As of 2021, the International Campaign to Abolish Nuclear Weapons reports there are 13,080 nuclear weapons within nine countries. Russia has the most with the U.S. close behind. The other seven each control between 50 to 350 nuclear bombs. “It is estimated that one bomb dropped on New York City would result in over 500,000 deaths.” The urgency of addressing the need for worldwide nuclear disarmament has now been heightened by the Ukrainian/Russian war and the rhetoric of Vladimir Putin suggesting the possible use of nuclear weapons in this war.
Archbishop John Wester of the Santa Fe archdiocese has taken a leading role in pointing out that “we can no longer deny or ignore the extremely dangerous predicament of our human family.” “We are in a new nuclear arms race far more dangerous than the first,” Wester said Jan. 11 during an online news conference to introduce his pastoral letter, “Living in the Light of Christ’s Peace: A Conversation Toward Nuclear Disarmament”. The Archbishop’s letter urges the local community and the world to join “a renewed commitment to the cause of peace with the goal of eliminating all global nuclear weapons arsenals.”

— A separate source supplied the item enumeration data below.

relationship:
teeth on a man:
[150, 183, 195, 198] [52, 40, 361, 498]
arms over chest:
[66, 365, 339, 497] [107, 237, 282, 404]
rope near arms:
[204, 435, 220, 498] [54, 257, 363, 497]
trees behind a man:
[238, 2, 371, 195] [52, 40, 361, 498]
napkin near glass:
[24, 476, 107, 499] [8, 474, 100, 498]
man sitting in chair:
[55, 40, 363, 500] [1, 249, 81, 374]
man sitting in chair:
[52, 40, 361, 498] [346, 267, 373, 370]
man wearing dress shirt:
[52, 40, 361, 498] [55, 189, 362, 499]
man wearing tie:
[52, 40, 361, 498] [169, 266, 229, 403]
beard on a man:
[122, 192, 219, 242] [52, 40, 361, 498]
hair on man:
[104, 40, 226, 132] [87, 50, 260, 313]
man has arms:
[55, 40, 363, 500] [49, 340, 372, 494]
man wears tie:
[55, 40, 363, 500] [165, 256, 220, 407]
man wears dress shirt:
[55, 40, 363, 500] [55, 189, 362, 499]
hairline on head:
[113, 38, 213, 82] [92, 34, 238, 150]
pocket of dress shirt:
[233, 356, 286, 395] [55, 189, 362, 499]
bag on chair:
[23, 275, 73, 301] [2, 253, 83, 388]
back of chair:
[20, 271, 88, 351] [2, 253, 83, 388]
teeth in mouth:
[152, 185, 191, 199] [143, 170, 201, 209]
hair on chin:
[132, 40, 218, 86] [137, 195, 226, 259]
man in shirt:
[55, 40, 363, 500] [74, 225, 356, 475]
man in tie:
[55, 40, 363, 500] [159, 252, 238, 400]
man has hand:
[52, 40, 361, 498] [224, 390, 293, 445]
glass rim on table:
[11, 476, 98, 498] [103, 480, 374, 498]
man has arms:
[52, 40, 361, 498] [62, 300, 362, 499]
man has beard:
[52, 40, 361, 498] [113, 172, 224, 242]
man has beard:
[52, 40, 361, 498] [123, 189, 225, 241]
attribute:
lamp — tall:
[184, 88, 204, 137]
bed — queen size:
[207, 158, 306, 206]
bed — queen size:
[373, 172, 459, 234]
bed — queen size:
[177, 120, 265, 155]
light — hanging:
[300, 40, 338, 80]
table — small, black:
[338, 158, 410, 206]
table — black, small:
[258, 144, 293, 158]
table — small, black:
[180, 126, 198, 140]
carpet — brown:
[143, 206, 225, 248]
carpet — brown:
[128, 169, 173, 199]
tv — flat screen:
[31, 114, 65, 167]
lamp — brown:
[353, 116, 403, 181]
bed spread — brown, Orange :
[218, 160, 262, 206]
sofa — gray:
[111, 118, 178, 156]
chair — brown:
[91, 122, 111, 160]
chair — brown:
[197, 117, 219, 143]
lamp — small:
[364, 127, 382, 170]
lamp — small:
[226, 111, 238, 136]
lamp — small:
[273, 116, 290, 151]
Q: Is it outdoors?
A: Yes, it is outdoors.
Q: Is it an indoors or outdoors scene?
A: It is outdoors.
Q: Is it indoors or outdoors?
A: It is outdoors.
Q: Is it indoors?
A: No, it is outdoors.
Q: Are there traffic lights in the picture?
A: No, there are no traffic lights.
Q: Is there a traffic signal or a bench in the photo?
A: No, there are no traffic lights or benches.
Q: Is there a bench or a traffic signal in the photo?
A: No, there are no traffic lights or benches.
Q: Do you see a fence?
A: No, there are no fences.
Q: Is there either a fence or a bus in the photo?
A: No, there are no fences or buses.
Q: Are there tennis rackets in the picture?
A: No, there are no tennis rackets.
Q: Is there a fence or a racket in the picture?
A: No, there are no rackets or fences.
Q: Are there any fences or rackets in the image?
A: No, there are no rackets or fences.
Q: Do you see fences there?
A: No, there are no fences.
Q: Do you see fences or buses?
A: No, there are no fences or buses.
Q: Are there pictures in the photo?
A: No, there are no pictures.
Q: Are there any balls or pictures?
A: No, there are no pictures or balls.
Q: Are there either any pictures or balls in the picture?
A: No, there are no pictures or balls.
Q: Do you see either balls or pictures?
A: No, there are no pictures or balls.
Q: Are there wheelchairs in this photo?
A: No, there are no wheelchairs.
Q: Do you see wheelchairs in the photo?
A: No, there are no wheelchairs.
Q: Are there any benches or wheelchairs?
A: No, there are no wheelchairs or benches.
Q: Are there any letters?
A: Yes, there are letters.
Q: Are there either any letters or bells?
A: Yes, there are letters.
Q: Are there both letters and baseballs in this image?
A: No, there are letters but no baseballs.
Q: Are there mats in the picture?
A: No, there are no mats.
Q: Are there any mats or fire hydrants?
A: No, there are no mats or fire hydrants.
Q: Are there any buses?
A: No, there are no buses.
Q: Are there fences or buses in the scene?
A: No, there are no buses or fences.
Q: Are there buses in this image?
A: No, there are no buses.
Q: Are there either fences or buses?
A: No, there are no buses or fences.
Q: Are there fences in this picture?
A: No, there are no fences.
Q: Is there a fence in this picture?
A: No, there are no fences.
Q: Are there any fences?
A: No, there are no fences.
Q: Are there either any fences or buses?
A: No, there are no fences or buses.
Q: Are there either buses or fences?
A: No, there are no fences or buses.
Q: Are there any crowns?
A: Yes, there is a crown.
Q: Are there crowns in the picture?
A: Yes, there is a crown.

I think we’ve been lulled into a false sense of complacency. I think it’s important as the archbishop of Santa Fe that I say something, that the archdiocese has a seat at the table on this discussion, because this is the birthplace of the nuclear bomb.Archbishop John Wester
The archbishop states that his visits to Hiroshima and Nagasaki led him to believe it important that the Archdiocese of Santa Fe take an active part in encouraging this dialogue because two of the country’s three nuclear weapons research facilities and the largest U.S. repository of nuclear armaments are located at Kirtland Air Force Base within the archdiocese. To start this dialogue in his archdiocese, the archbishop will commemorate the anniversary of the bombings on Aug. 9, 2022 with a Mass followed by a panel of interfaith leaders discussing the need for nuclear disarmament.
The Loretto Peace Committee is encouraging the Loretto Community to renew its awareness and commitment to working toward peace and nuclear disarmament by reading or rereading “Hiroshima” by John Hersey in book study groups. It is a story of devastation but also a story of resilience and hope.